Several strategies exist for maintaining transitive reachability under updates:

- **Full recomputation**: Rerun BFS/DFS from all roots after every change. Correct and simple, but wasteful when changes are localized. The empirical results show the incremental algorithm traverses only 16.7% of the edges that full recomputation would visit.

- **Reference counting**: Track the number of paths reaching each node and remove it when the count drops to zero. This is efficient for pure deletions but fails in the presence of cycles (counts never reach zero) and does not naturally handle the case where a node loses one path but retains another through a different predecessor — precisely the re-derivation scenario that occurs in 61% of waves here.
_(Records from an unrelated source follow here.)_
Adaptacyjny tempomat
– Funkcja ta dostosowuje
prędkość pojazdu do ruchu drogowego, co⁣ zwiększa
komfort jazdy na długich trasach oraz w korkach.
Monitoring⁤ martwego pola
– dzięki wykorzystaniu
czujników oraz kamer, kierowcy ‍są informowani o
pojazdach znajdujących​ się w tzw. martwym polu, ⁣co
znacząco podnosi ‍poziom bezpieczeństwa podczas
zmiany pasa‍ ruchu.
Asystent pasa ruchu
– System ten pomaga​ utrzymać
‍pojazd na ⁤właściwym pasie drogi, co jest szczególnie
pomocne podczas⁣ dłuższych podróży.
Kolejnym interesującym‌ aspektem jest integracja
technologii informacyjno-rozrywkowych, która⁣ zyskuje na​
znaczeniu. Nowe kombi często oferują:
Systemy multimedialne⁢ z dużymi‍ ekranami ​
- **DFS-based marking**: Mark nodes as "dirty" and re-verify reachability via DFS from roots. This avoids false deletions but may revisit large portions of the graph when many nodes are marked dirty, offering less control over the re-derivation scope than the delete-then-rederive approach.
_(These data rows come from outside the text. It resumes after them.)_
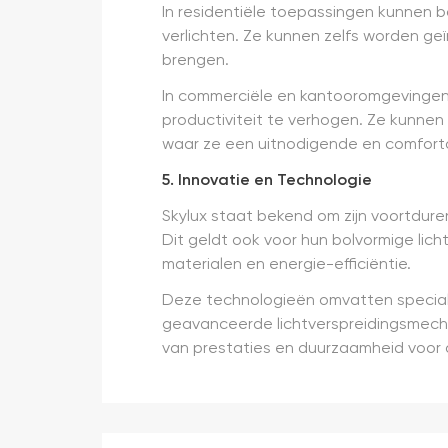
In residentiële toepassingen kunnen 
verlichten. Ze kunnen zelfs worden geï
brengen.
In commerciële en kantooromgevingen 
productiviteit te verhogen. Ze kunnen
waar ze een uitnodigende en comforta
5. Innovatie en Technologie
Skylux staat bekend om zijn voortdur
Dit geldt ook voor hun bolvormige lic
materialen en energie-efficiëntie.
Deze technologieën omvatten speciale
geavanceerde lichtverspreidingsmech
van prestaties en duurzaamheid voor d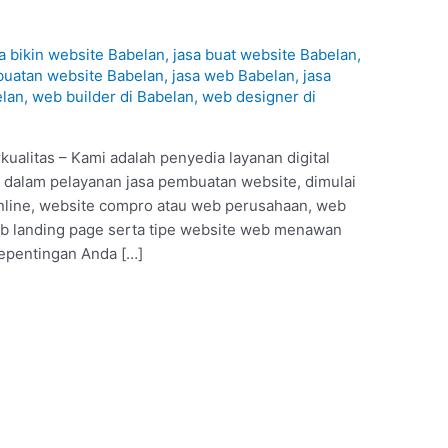
a bikin website Babelan
,
jasa buat website Babelan
,
buatan website Babelan
,
jasa web Babelan
,
jasa
elan
,
web builder di Babelan
,
web designer di
ualitas – Kami adalah penyedia layanan digital
 dalam pelayanan jasa pembuatan website, dimulai
 online, website compro atau web perusahaan, web
b landing page serta tipe website web menawan
kepentingan Anda […]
The delete-then-rederive strategy used here combines the simplicity of pessimistic deletion with efficient recovery via the predecessor map, avoiding the cycle problems of reference counting and the unbounded re-traversal of DFS marking.

## Limitations

1. Results are from a single replay corpus and commit ordering. Different projects or change patterns may yield different efficiency ratios.
2. Work counters (node pops, edge scans) are algorithmic proxies, not hardware-level measurements.

## Conclusion

The incremental fixpoint algorithm maintains exact transitive closure through a delete-then-rederive strategy that is both simple to reason about and effective in practice. Assertion-enabled replay over 56 real commits confirms correctness, while metrics show an 83% reduction in edge traversals compared to full recomputation. The data also reveals that re-derivation is a routine operation (occurring in 61% of waves) rather than a rare edge case, validating the algorithm's two-pass design.

The primary optimization opportunity lies in reducing node-side bookkeeping overhead, which currently runs near the full-recomputation baseline despite the large edge-work savings.